Using the listing below, copy exactly the lines from the one containing "right hip: (720, 419)" to the one containing "right wrist: (686, 331)", both lines included, and no others.

-=-=-

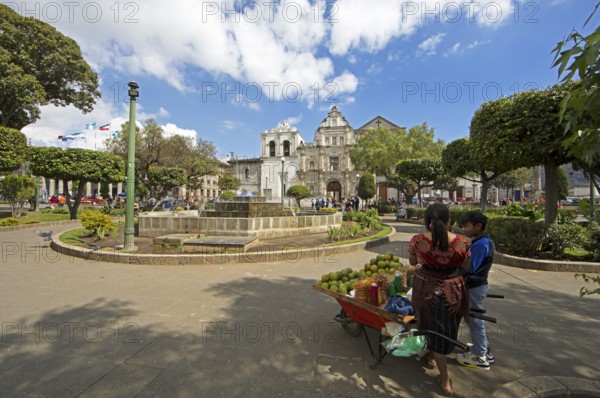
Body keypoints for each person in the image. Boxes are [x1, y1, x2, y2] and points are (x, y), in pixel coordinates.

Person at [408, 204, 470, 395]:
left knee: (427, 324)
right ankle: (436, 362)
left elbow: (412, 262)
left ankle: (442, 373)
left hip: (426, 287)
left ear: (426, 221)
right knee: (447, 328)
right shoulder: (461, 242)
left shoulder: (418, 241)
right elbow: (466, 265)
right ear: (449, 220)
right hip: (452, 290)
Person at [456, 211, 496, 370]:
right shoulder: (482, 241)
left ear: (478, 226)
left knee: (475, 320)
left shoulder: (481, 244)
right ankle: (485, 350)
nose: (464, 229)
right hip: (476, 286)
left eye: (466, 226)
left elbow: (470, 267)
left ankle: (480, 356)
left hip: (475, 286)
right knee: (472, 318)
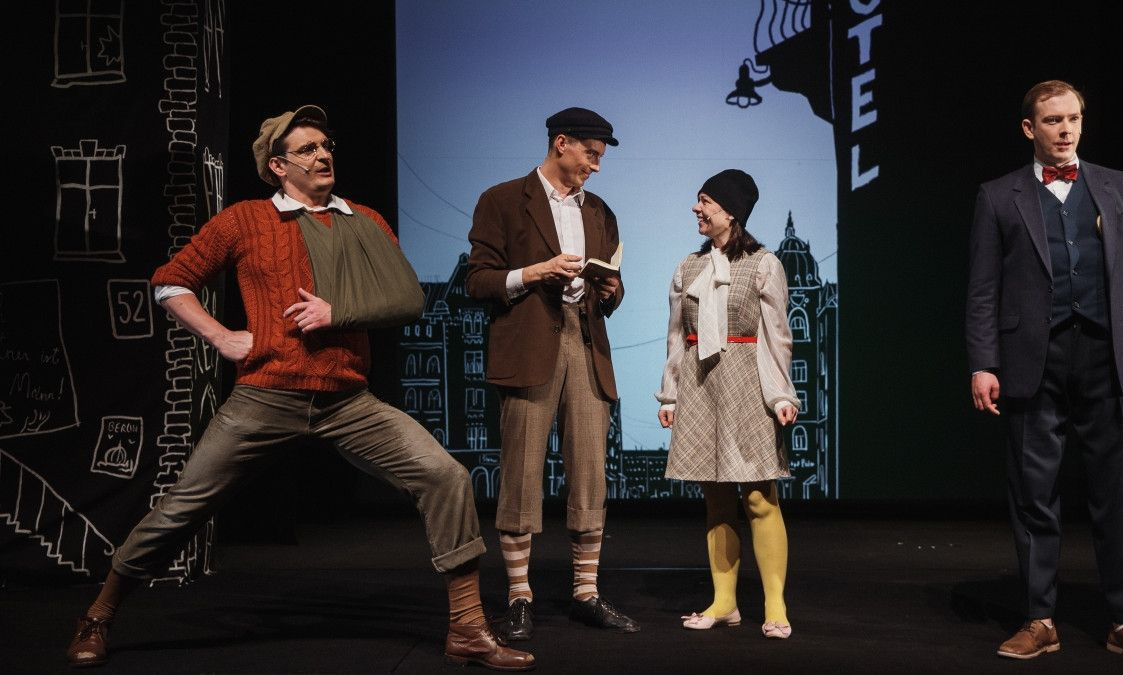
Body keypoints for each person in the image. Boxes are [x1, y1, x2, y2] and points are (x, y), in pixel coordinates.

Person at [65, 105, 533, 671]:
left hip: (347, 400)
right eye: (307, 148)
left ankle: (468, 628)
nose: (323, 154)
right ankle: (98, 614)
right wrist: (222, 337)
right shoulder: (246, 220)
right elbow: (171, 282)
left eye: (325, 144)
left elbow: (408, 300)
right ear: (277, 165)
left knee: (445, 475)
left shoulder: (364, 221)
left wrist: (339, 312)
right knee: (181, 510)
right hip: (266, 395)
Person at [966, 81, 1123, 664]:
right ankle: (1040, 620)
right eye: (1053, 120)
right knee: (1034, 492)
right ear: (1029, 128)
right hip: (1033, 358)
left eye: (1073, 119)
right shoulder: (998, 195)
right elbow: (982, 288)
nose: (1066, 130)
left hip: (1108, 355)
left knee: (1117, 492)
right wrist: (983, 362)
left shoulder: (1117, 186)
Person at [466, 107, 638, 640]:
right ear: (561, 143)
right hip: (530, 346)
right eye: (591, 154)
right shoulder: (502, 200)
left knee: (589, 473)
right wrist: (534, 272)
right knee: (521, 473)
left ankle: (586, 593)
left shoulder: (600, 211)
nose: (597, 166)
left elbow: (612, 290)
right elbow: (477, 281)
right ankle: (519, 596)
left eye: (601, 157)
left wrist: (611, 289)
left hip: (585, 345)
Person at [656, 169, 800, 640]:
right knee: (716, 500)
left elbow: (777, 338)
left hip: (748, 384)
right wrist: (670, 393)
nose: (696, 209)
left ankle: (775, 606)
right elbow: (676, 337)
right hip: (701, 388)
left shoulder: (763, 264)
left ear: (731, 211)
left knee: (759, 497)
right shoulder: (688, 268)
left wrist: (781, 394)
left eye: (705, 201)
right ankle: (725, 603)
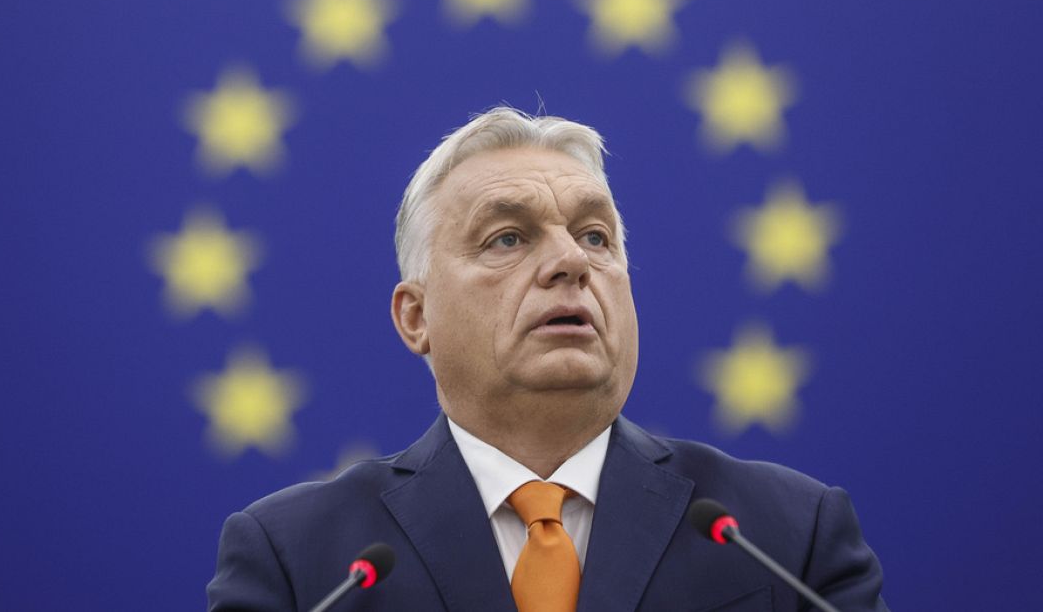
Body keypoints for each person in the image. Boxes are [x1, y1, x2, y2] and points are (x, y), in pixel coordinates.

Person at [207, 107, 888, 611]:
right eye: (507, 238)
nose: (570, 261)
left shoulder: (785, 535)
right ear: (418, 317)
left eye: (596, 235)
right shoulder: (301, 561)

-=-=-

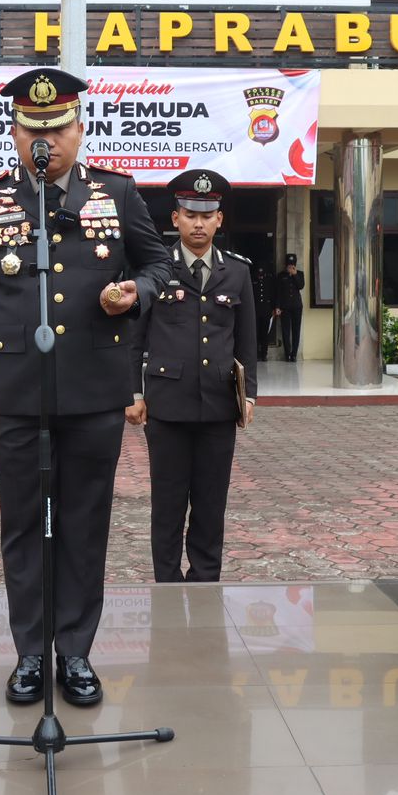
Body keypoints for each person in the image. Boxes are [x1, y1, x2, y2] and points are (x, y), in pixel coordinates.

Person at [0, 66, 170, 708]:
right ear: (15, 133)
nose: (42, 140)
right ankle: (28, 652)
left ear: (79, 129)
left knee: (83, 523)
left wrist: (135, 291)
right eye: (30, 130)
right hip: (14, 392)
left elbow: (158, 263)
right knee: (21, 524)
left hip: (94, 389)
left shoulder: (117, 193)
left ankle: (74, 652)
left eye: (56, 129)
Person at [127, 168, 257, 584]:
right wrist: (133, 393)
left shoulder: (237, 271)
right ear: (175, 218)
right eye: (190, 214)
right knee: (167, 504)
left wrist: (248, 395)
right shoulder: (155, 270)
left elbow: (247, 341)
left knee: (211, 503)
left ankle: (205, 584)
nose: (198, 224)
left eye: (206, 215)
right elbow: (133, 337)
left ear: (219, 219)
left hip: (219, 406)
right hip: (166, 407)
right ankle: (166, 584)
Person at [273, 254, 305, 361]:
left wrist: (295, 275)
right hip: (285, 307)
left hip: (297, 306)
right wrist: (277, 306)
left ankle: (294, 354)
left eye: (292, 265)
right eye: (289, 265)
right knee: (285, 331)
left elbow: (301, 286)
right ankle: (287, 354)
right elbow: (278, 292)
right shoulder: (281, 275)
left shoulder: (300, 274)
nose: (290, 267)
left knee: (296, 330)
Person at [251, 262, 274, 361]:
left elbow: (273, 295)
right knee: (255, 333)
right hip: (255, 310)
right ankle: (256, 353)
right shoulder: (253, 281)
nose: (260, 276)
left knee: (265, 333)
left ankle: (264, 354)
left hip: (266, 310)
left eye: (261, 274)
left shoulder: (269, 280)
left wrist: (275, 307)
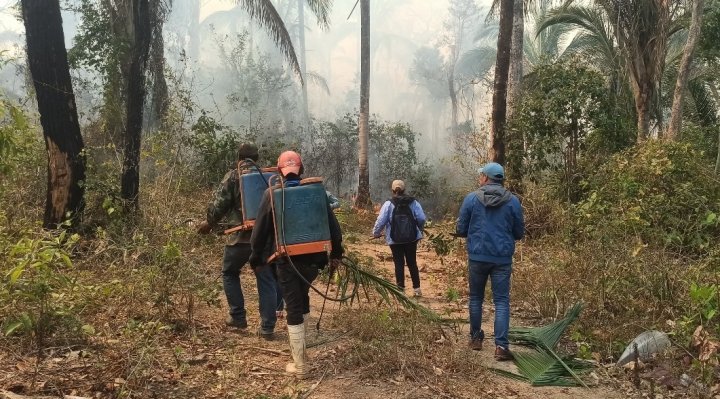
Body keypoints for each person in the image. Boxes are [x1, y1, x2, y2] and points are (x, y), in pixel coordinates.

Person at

-=-=-

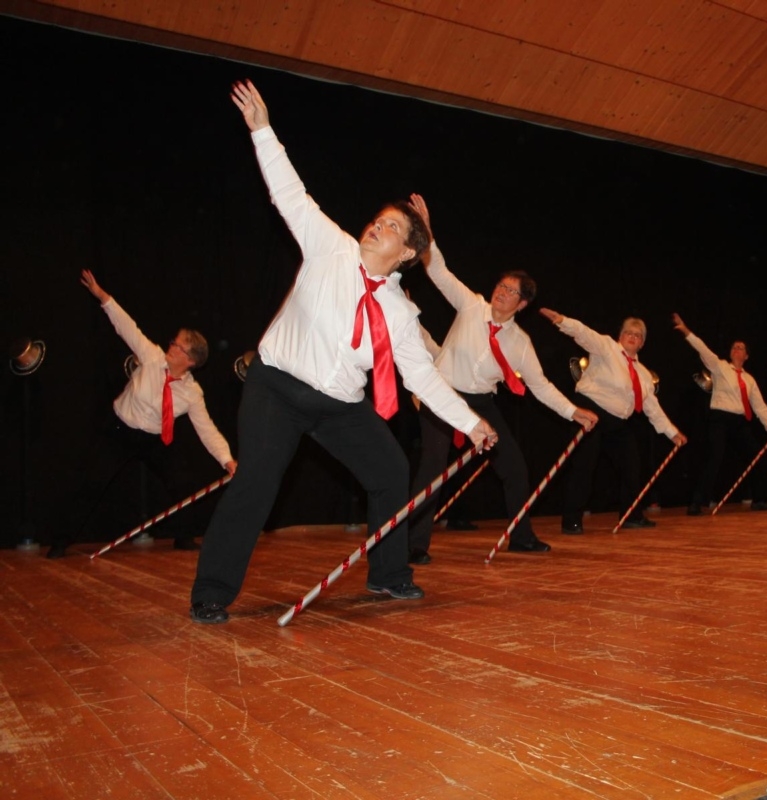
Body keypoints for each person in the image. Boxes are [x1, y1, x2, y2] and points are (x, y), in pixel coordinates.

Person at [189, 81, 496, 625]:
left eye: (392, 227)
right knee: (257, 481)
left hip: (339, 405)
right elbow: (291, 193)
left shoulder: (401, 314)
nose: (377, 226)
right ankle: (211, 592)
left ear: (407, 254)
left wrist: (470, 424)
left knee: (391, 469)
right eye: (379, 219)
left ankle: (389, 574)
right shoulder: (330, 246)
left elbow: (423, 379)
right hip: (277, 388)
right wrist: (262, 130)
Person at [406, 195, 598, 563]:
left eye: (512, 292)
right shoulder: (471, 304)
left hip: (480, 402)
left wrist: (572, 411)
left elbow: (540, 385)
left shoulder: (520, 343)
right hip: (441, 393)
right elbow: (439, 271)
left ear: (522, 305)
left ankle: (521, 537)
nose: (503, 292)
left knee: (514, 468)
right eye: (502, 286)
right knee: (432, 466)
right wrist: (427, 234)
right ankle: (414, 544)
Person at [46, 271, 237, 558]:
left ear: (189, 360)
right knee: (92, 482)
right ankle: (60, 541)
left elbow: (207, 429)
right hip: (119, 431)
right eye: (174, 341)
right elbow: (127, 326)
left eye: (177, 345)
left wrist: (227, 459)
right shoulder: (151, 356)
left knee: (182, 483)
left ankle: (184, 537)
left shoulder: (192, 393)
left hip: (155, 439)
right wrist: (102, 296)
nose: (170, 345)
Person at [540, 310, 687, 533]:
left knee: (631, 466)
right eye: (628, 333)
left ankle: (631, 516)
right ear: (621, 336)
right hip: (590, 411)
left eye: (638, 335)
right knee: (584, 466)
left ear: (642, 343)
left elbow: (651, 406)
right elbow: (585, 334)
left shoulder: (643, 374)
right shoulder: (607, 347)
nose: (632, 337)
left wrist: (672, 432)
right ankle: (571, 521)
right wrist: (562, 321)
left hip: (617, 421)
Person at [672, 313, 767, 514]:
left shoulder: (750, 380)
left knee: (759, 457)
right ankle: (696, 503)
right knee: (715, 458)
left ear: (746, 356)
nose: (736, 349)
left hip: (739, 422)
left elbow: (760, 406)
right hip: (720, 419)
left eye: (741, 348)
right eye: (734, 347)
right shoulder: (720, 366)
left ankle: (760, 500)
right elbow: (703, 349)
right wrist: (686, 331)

-=-=-

Task output:
right hip: (720, 419)
left eye: (741, 348)
right eye: (734, 347)
right shoulder: (720, 366)
left ankle: (760, 500)
right elbow: (703, 349)
right wrist: (686, 331)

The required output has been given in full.